Oct. 23, 2012 at 2:33 PM ET
In a week that saw President Barack Obama poll dead-even with Republican rival Mitt Romney in the race for the White House, it may have been some relief to Democrats that gas prices have shed 17 cents in the last 12 days.
While that could help boost the president's chances for another four-year term (or at least not hurt them), the drop in prices has more to do with luck than with White House energy policy.
After refinery bottlenecks sent prices surging ahead of a seasonal switch from summer to winter gasoline blends, those kinks have been cleared and gasoline has begun flowing smoothly again.
The global oil markets, meanwhile, are awash in oil thanks to a global economic slowdown that has cut into demand. And while tighter sanctions on Iran have crimped that country’s oil exports, any shortfall has been more than made up by rising U.S. production set in motion by forces in place before Obama took office.
For all the spirited debate about the success or failure of the White House's energy policies, presidents have little control over the market forces that drive gas prices higher or lower.
“(Obama) gets blamed for high gasoline high prices -- which he has nothing to do with -- and he takes credit for higher production -- which he has nothing to do with,” said John Kingston, director of news at Platt’s. “So maybe it all sort of balances out.”
The timing of the pump price plunge comes as the candidates continue to pound each other over energy policy. After surging to more than $4 a gallon in many parts of the country, the national average price of a gallon of regular has fallen by 13 cents to $3.58 in the past week, according to Energy Department data.
The sharp slide is expected continue, according to AAA, pulling average pump prices down to between $3.40 and $3.50 by Election Day and $3.25 to $3.40 by Thanksgiving.
The prospect for that continued decline rests, in part, on continued stability in the price of crude oil, which has remained remarkably steady despite ongoing tensions with Iran over its nuclear program.
As the U.S. and its allies have tightened the noose on Tehran this year, the loss of oil revenues has plunged the Iranian economy into chaos. Crude oil sales generate about half of Iranian government revenues. Oil and oil products make up nearly 80 percent of its total exports, according to U.S. estimates. Oil analysts calculate that the sanctions have blocked sales of roughly 1 million barrels a day, or about a quarter of Iran’s production capacity.
The lost oil income has lopped roughly a third off the value of the Iranian currency, the rial, relative to the dollar, sparking a round of painful inflation for Iranian consumers and putting added pressure on the Iranian regime to end its nuclear weapons development program.
On Tuesday, Iran said it would halt oil exports altogether if Western sanctions tighten any further.
"We have prepared a plan to run the country without any oil revenues," Iranian oil minister Rostam Qasemi told reporters in Dubai. "If you continue to add to the sanctions we (will) cut our oil exports to the world. ... We are hopeful that this doesn't happen, because citizens will suffer. We don't want to see European and U.S. citizens suffer."

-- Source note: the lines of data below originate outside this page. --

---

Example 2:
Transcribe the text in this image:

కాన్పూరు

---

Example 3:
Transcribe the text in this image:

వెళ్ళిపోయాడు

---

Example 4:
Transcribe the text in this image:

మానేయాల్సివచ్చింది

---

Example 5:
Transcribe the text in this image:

Until recently, the threat of a full cutoff of Iranian oil production would have been enough to send crude prices soaring. But with global demand slowing because of sluggish economies, the oil markets have remained surprisingly stable.
That could change if Iran ups the ante and moves to restrict oil shipments from other oil producers in the region. One long-standing worry in the oil markets is the potential crimp in supplies from military action in the Strait of Hormuz, the global pinch point bordering Iran through which roughly 20 percent of the world’s oil flows every day.

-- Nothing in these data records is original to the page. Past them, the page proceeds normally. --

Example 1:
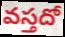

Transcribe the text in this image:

వస్తదో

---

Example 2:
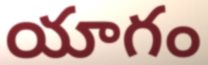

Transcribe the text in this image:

యాగం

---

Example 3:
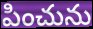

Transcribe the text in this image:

పించును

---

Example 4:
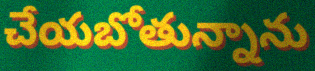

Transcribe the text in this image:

చేయబోతున్నాను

An Iranian blockade remains a constant threat to global oil supplies. Last month, more than 30 nations, led by the U.S. Navy, conducted naval exercises that included efforts to thwart a simulated mining of critical shipping lanes.
The results were not reassuring, according to a report by PBS Newshour.
Of the 29 simulated mines that were dropped in the water, “I don’t think a great many were found,” retired Navy Capt. Robert O’Donnell, a former mine warfare director for his service, told the NewsHour. “It was probably around half or less.”
U.S. oil refiners are getting an even bigger break on crude prices. That's thanks to a steady rise in North American production captive to a pipeline system that was designed and built before recent production surges in Canada and revived U.S. oilfields. Much of the credit goes to advances in technology that have had little to do with U.S. energy policy. But the gains have been both unexpected and dramatic.
Since 2009, shortly after Obama took office, U.S. oil output has risen by roughly 1.6 million barrels per day, ending a more than tw-decade decline in production. The glut of oil has depressed domestic prices compared to the global benchmark, providing U.S. refiners with a discount of about $20 a barrel below the global price of about $110. That lower U.S. price will continue to help keep U.S. pump prices in check.
The domestic oil boom has also helped cut unemployment in energy-producing states, adding roughly 1.7 million new jobs this year, according to IHS Global Insight’s energy research group. That number could rise to almost 3 million by 2020, the firm said in a study released Tuesday.